Since I am studying Screen Media an Culture, some thoughts: Early cinema was partly fascinated with the idea of trains and train travel. The Luminere Film company produced a short film “L’Arrivee d’un train en Gare de La Ciotat.” It is 50 seconds of a train arriving at a station and the passengers spilling out. There is the dimension of space: will the train not stop and run over the viewer? There is also the idea of moving picture: a train window is a frame through which the passenger observes the world in a cinematic way. So, I think, is walking a cinematic experience.
The walker moves through space and creates a film. The music streaming through his ear buds is the soundtrack. The city is the set. The other walkers are the actors. His thoughts are the narrative. Therefore, the whole walk is an aesthetic experience – if we want to think philosophically about it. Which is what I try do here, because the guy next to me with the funny socks is probably solving math problems in his head.
In my first few weeks, then, amidst the craziness that moving across the world, knowing no one, and beginning a new track of academic study prompts, I’ve slowed down. Or maybe, not slowed down, but I am moving differently. I am patterning my days differently. I am trying to be present here, while thinking so much about what I’ve left at home. It counters the perhaps American idea or norm of “the daily rush, the daily grind.” It’s difficult to not feel as though I am wasting time, or not properly using time. It’s difficult to not think ahead and wish ahead. But this pure experiencing, the freedom to walk, the freedom to read and explore, and not do everything all at once, that is a luxury of this experience – not an inconvenience. The liberal arts were originally considered arts of leisure.

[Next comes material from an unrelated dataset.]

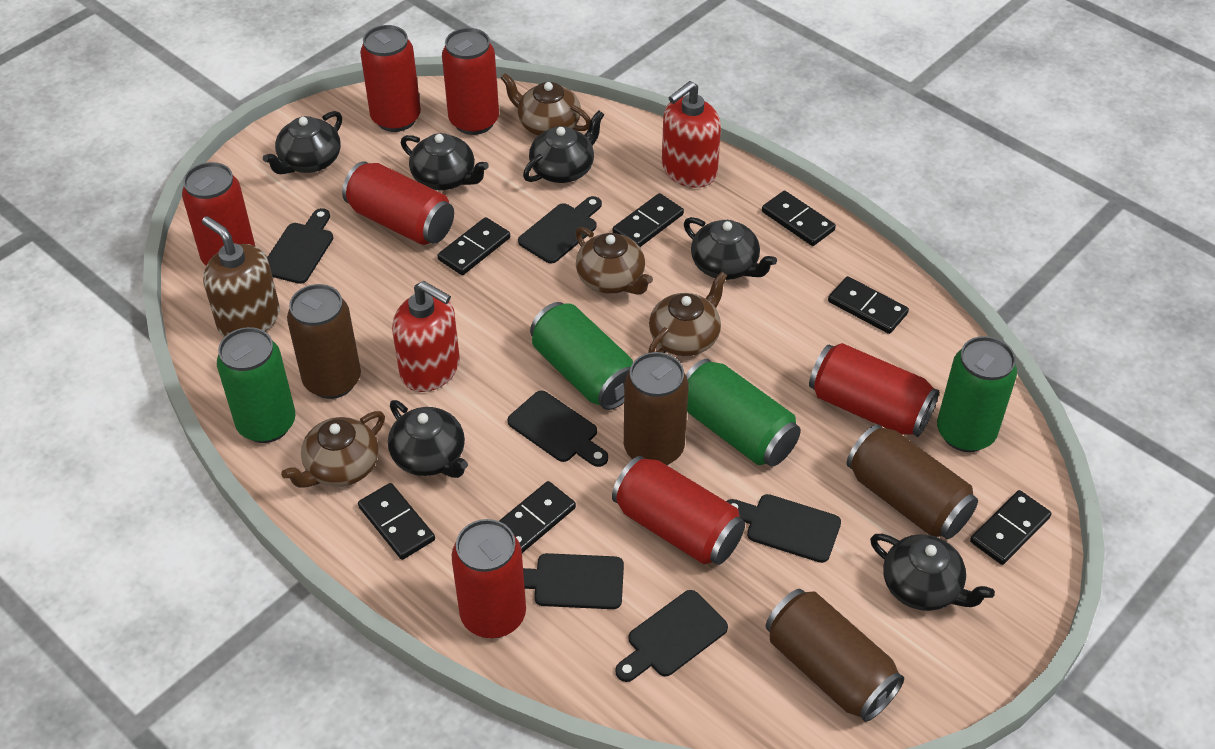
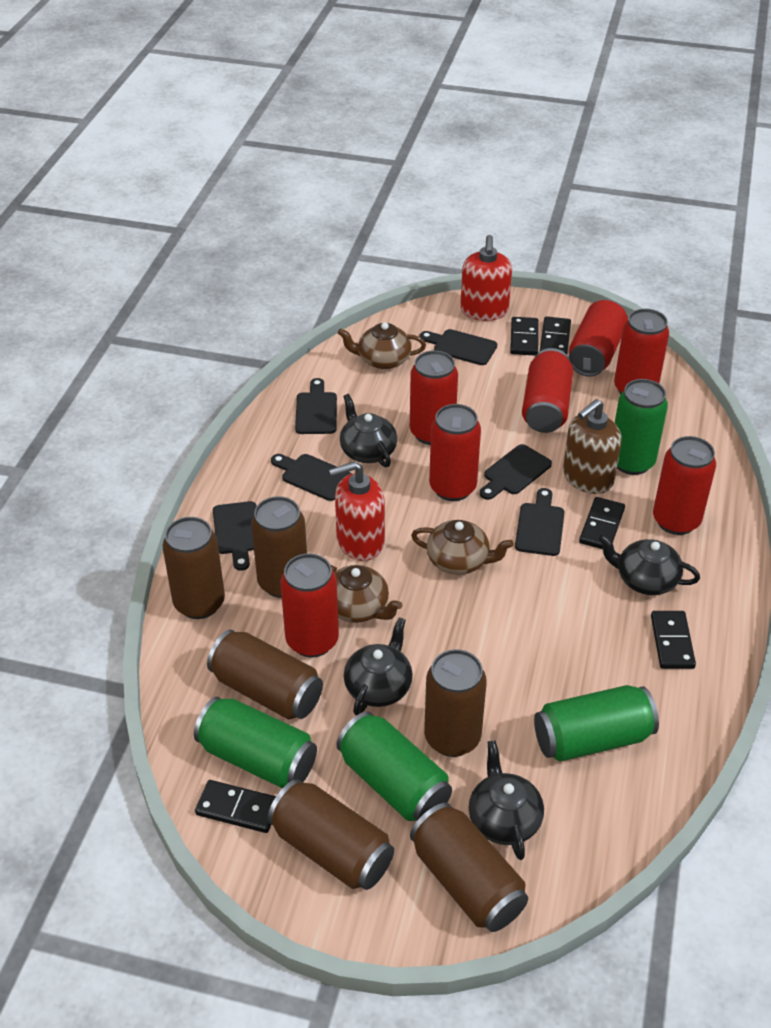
black domino: [358,483,435,560] [438,217,510,275] [499,481,576,553] [613,193,684,247] [762,191,836,246] [828,276,909,334] [970,490,1051,565] = 7 -> [195,780,276,833] [510,317,539,356] [540,316,571,354] [579,497,625,549] [651,611,696,669] = 5
black teapot: [263,111,342,174] [388,400,468,478] [401,133,489,190] [523,111,604,183] [684,217,777,280] [870,534,995,611] = 6 -> [340,394,397,467] [344,617,413,716] [469,740,544,860] [598,534,700,595] = 4
brown can: [287,284,361,399] [624,352,689,465] [766,589,904,722] [847,424,978,539] = 4 -> [163,517,225,619] [207,630,323,719] [251,496,307,598] [268,779,394,890] [410,803,528,932] [424,649,487,757] = 6
brown teapot: [281,411,385,488] [501,73,591,136] [575,227,653,295] [648,272,728,356] = 4 -> [330,564,402,623] [338,322,426,369] [411,520,514,575] = 3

Do we watch the films that we make on a daily basis? Do we recognize the art in which we live? The amazing historicity of our surroundings? The amazing beauty of our co-stars? Or do we spend our time thinking about what we are missing, what we will do, what we have done? Do we try to rush in a place that begs us to slow? Do we think of the blisters?
I experience both sides. The presentness, the appreciation, it is a practice. A test of balance and patience and courage. I am a student of the street and the city.
I have time. We fill our hours each day. The importance is how. It is why.
And here, for me, has rearranged time. Seconds are steps.